L’audience a été consacrée à l’exposé des mémoires uniques de la défense, qui a soulevé plusieurs exceptions de procédure tout en sollicitant la mise en liberté provisoire de son client.
Dans leurs plaidoiries, les avocats des prévenus ont remis en cause la régularité de la composition de la Haute Cour militaire, estimant que l’ordonnance-loi du 31 janvier 2026, modifiant le Code judiciaire militaire, n’aurait été ni promulguée ni publiée au Journal officiel.
Ils ont également contesté la compétence de cette juridiction et dénoncé ce qu’ils considèrent comme une détention préventive irrégulière.

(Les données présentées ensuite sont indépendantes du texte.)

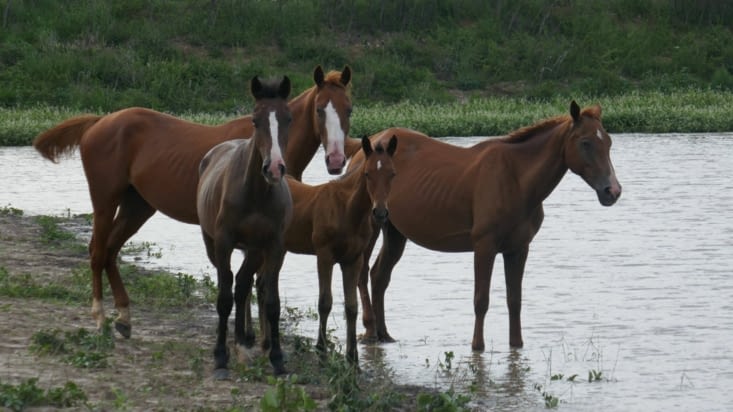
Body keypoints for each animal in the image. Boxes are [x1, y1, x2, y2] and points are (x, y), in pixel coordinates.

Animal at [32, 65, 355, 339]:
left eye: (349, 109)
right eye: (319, 110)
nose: (336, 159)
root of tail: (100, 122)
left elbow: (257, 280)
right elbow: (249, 280)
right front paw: (250, 336)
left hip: (137, 207)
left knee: (110, 250)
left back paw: (124, 318)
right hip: (105, 201)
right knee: (97, 251)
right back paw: (100, 318)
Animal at [196, 75, 292, 378]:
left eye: (288, 118)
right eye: (254, 120)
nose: (274, 168)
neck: (256, 194)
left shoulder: (274, 246)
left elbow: (271, 302)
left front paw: (277, 359)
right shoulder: (224, 242)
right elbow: (223, 298)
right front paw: (220, 356)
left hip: (254, 250)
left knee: (242, 283)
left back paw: (242, 339)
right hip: (213, 245)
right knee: (231, 285)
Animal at [248, 135, 397, 364]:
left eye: (392, 174)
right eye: (367, 174)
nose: (380, 213)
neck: (346, 209)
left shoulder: (353, 260)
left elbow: (351, 307)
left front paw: (353, 358)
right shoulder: (324, 256)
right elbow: (325, 302)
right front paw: (321, 349)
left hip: (278, 250)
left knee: (262, 284)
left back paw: (266, 342)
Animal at [351, 101, 622, 351]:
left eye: (608, 142)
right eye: (585, 142)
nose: (612, 191)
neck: (516, 179)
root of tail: (363, 150)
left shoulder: (518, 249)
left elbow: (514, 300)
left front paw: (516, 344)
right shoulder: (484, 246)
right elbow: (481, 300)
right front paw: (477, 345)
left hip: (395, 232)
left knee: (379, 276)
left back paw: (384, 334)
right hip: (373, 224)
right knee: (362, 273)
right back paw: (370, 330)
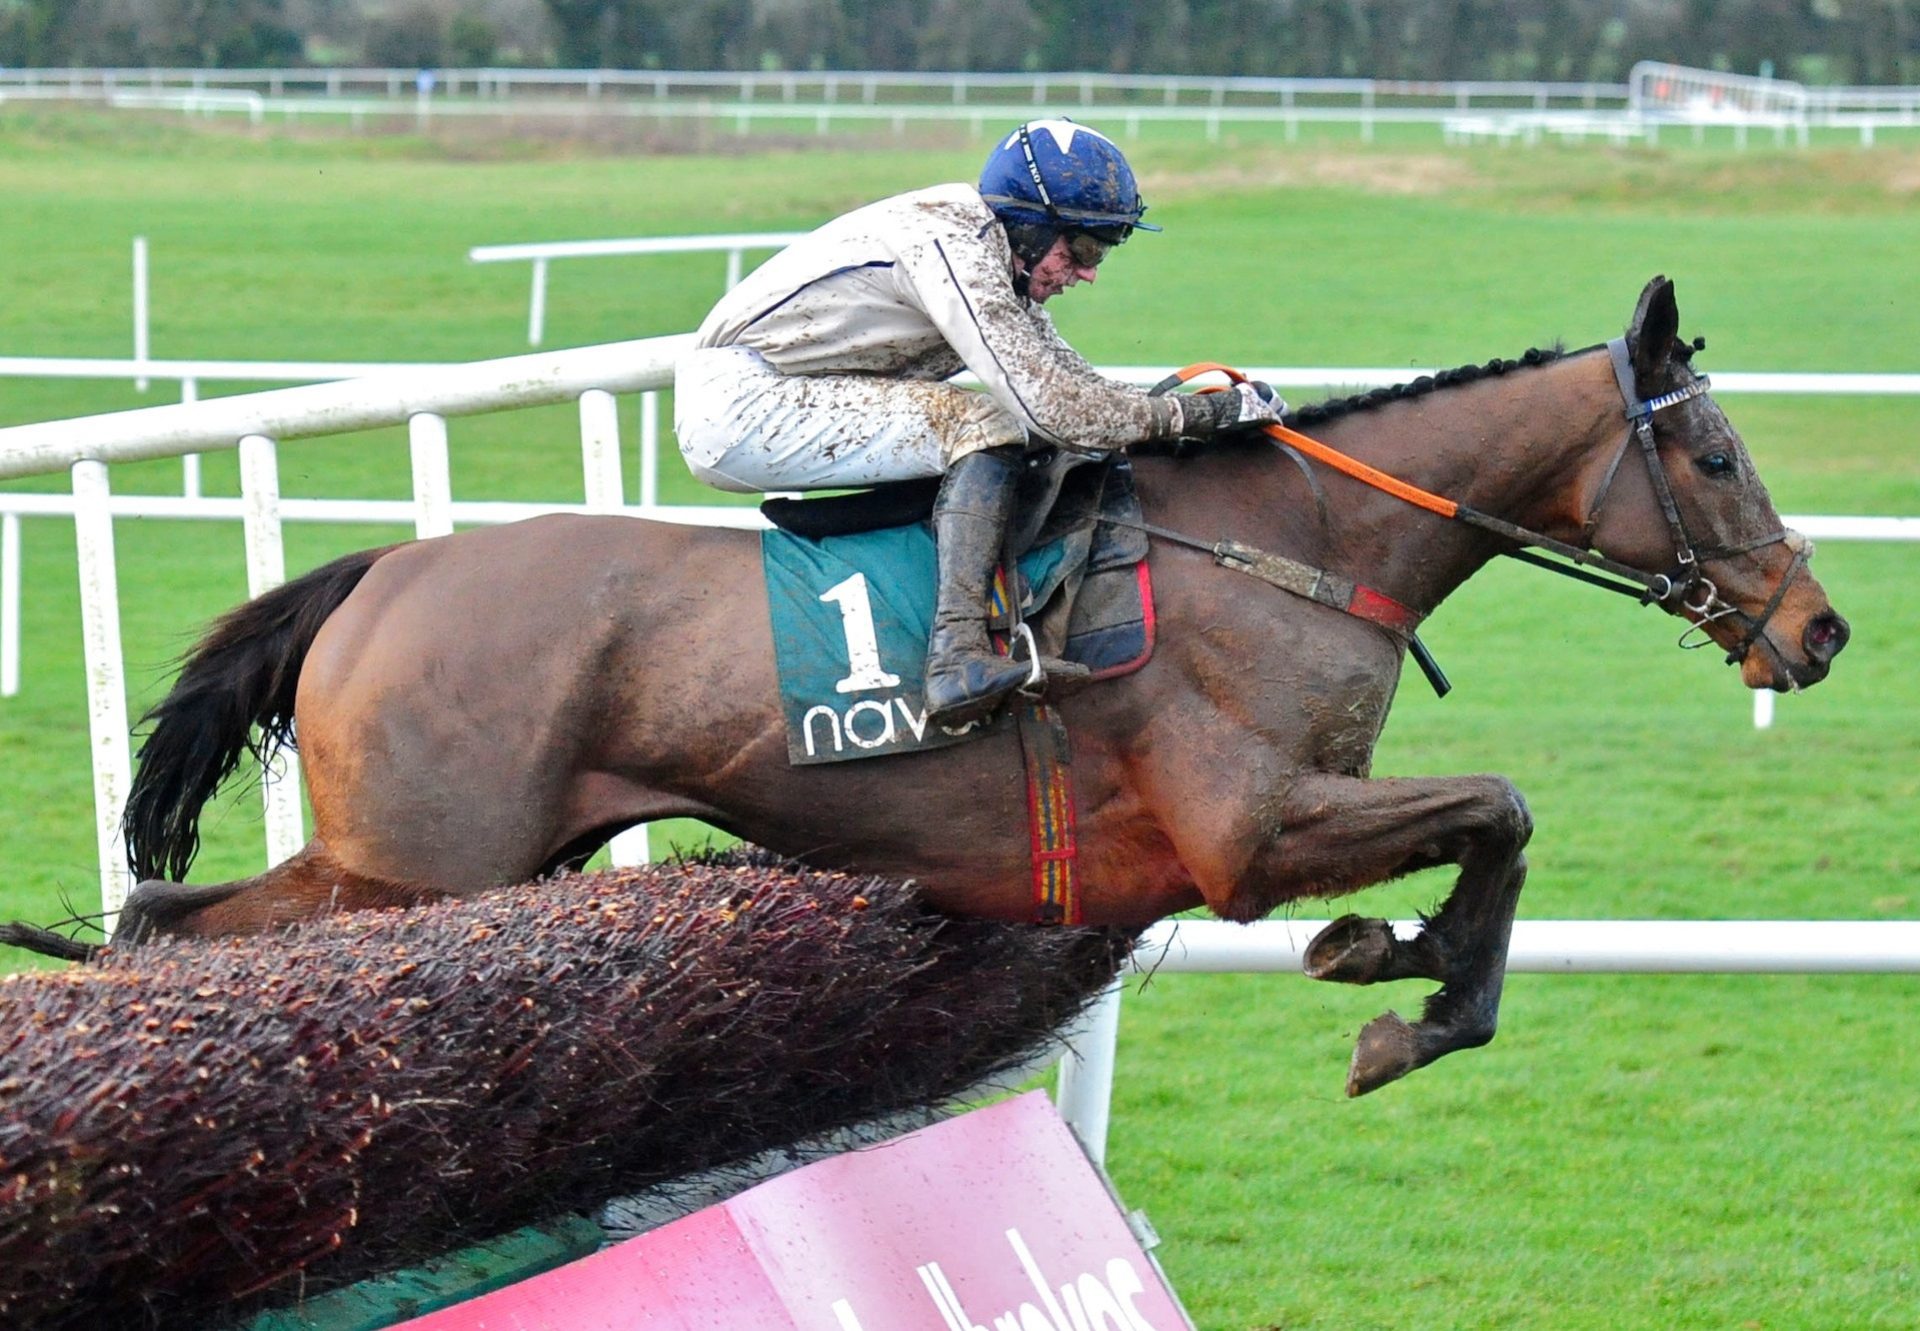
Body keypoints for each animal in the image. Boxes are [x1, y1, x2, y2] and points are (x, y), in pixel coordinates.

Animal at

La défense a par ailleurs soutenu que les infractions retenues contre le général Tshiwewe sont formulées de manière imprécise, ce qui porterait atteinte à son droit à un procès équitable.
Au regard de ces arguments, elle a demandé soit une liberté provisoire, soit une liberté contrôlée.
Prenant la parole, Me Parfait Kanyanga, coordonnateur du collectif des avocats de la défense, a insisté sur le fait que son client, ancien responsable des opérations militaires et détenteur d’informations sensibles relatives à la défense nationale, ne devrait pas être incarcéré à la prison militaire de Ndolo.
Selon lui, le général Tshiwewe présente toutes les garanties de représentation, sa résidence étant connue des autorités, ce qui écarterait tout risque de fuite.
Les conseils ont également sollicité la restitution de quatre véhicules saisis dans le cadre de l’enquête, affirmant que ceux-ci ne relèvent pas du patrimoine des FARDC.
Ils ont enfin demandé l’annulation des procès-verbaux dressés par les officiers de police judiciaire, qu’ils jugent entachés d’irrégularités.
En réponse, le premier président de la Haute Cour militaire, le lieutenant-général magistrat Joseph Mutombo Katalayi Tiende, a pris acte des moyens soulevés par la défense et indiqué qu’ils seront examinés lors du délibéré.
L’audience a été renvoyée au 30 juillet 2026, date à laquelle les avocats des autres prévenus poursuivront la présentation de leurs mémoires.
Pour mémoire, le général Christian Tshiwewe et neuf co-prévenus sont poursuivis pour huit chefs d’accusation, notamment complot, trahison, propagation de faux bruits, apologie du terrorisme, désertion à l’étranger, violation des consignes militaires, détention illégale d’armes et de munitions de guerre, ainsi qu’incitation des militaires à poser des actes contraires au devoir et à la discipline.